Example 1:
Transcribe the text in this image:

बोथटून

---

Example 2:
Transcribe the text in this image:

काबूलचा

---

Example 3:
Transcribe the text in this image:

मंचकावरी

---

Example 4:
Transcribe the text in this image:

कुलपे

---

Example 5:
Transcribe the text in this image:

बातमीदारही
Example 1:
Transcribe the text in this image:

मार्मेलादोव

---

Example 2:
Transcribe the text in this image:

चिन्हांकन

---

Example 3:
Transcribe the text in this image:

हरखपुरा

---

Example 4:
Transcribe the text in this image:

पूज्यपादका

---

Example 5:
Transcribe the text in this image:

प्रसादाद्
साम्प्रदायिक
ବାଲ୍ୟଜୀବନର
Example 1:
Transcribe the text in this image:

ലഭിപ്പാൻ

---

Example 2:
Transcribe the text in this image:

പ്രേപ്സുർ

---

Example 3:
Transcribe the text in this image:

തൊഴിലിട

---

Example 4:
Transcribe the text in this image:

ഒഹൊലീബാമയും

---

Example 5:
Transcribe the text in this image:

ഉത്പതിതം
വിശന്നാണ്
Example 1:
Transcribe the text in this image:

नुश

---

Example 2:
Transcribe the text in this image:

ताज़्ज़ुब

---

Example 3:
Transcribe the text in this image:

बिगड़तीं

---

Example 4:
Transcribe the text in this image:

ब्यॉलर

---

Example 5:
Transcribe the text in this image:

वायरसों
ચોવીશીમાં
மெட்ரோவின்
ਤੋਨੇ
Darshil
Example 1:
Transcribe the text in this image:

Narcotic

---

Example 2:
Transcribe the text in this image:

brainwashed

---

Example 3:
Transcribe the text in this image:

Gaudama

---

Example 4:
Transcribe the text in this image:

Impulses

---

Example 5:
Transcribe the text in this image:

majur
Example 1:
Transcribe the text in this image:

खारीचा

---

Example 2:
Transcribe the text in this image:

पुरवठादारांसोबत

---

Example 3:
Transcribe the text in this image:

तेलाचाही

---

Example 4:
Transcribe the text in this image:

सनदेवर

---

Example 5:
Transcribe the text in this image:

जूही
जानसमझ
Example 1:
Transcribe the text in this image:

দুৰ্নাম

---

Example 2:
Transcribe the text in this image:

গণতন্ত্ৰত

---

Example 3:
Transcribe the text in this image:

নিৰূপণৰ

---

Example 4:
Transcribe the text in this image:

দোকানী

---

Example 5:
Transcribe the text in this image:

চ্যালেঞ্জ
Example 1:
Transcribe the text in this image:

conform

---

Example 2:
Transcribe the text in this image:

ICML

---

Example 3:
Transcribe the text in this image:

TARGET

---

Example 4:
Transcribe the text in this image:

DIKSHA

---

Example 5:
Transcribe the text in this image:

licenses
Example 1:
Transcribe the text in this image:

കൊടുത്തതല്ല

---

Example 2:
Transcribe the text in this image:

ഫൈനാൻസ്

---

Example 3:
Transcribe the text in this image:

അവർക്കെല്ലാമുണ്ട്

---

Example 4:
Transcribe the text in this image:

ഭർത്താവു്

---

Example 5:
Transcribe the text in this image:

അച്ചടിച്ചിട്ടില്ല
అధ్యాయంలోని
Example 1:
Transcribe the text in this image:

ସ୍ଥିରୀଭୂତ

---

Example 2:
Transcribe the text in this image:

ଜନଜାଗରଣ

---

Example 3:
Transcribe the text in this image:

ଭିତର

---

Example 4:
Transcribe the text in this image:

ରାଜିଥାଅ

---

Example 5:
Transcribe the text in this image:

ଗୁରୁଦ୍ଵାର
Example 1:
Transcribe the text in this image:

====================

INSTRUCTIONS TO FOLLOW:
Quote every entry exactly.

TASK SOLUTION:
Example 1:
Transcribe the text in this image:

बोथटून

---

Example 2:
Transcribe the text in this image:

काबूलचा

---

Example 3:
Transcribe the text in this image:

मंचकावरी

---

Example 4:
Transcribe the text in this image:

कुलपे

---

Example 5:
Transcribe the text in this image:

बातमीदारही
Example 1:
Transcribe the text in this image:

मार्मेलादोव

---

Example 2:
Transcribe the text in this image:

चिन्हांकन

---

Example 3:
Transcribe the text in this image:

हरखपुरा

---

Example 4:
Transcribe the text in this image:

पूज्यपादका

---

Example 5:
Transcribe the text in this image:

प्रसादाद्
साम्प्रदायिक
ବାଲ୍ୟଜୀବନର
Example 1:
Transcribe the text in this image:

ലഭിപ്പാൻ

---

Example 2:
Transcribe the text in this image:

പ്രേപ്സുർ

---

Example 3:
Transcribe the text in this image:

തൊഴിലിട

---

Example 4:
Transcribe the text in this image:

ഒഹൊലീബാമയും

---

Example 5:
Transcribe the text in this image:

ഉത്പതിതം
വിശന്നാണ്
Example 1:
Transcribe the text in this image:

नुश

---

Example 2:
Transcribe the text in this image:

ताज़्ज़ुब

---

Example 3:
Transcribe the text in this image:

बिगड़तीं

---

Example 4:
Transcribe the text in this image:

ब्यॉलर

---

Example 5:
Transcribe the text in this image:

वायरसों
ચોવીશીમાં
மெட்ரோவின்
ਤੋਨੇ
Darshil
Example 1:
Transcribe the text in this image:

Narcotic

---

Example 2:
Transcribe the text in this image:

brainwashed

---

Example 3:
Transcribe the text in this image:

Gaudama

---

Example 4:
Transcribe the text in this image:

Impulses

---

Example 5:
Transcribe the text in this image:

majur
Example 1:
Transcribe the text in this image:

खारीचा

---

Example 2:
Transcribe the text in this image:

पुरवठादारांसोबत

---

Example 3:
Transcribe the text in this image:

तेलाचाही

---

Example 4:
Transcribe the text in this image:

सनदेवर

---

Example 5:
Transcribe the text in this image:

जूही
जानसमझ
Example 1:
Transcribe the text in this image:

দুৰ্নাম

---

Example 2:
Transcribe the text in this image:

গণতন্ত্ৰত

---

Example 3:
Transcribe the text in this image:

নিৰূপণৰ

---

Example 4:
Transcribe the text in this image:

দোকানী

---

Example 5:
Transcribe the text in this image:

চ্যালেঞ্জ
Example 1:
Transcribe the text in this image:

conform

---

Example 2:
Transcribe the text in this image:

ICML

---

Example 3:
Transcribe the text in this image:

TARGET

---

Example 4:
Transcribe the text in this image:

DIKSHA

---

Example 5:
Transcribe the text in this image:

licenses
Example 1:
Transcribe the text in this image:

കൊടുത്തതല്ല

---

Example 2:
Transcribe the text in this image:

ഫൈനാൻസ്

---

Example 3:
Transcribe the text in this image:

അവർക്കെല്ലാമുണ്ട്

---

Example 4:
Transcribe the text in this image:

ഭർത്താവു്

---

Example 5:
Transcribe the text in this image:

അച്ചടിച്ചിട്ടില്ല
అధ్యాయంలోని
Example 1:
Transcribe the text in this image:

ସ୍ଥିରୀଭୂତ

---

Example 2:
Transcribe the text in this image:

ଜନଜାଗରଣ

---

Example 3:
Transcribe the text in this image:

ଭିତର

---

Example 4:
Transcribe the text in this image:

ରାଜିଥାଅ

---

Example 5:
Transcribe the text in this image:

ଗୁରୁଦ୍ଵାର
Example 1:
Transcribe the text in this image:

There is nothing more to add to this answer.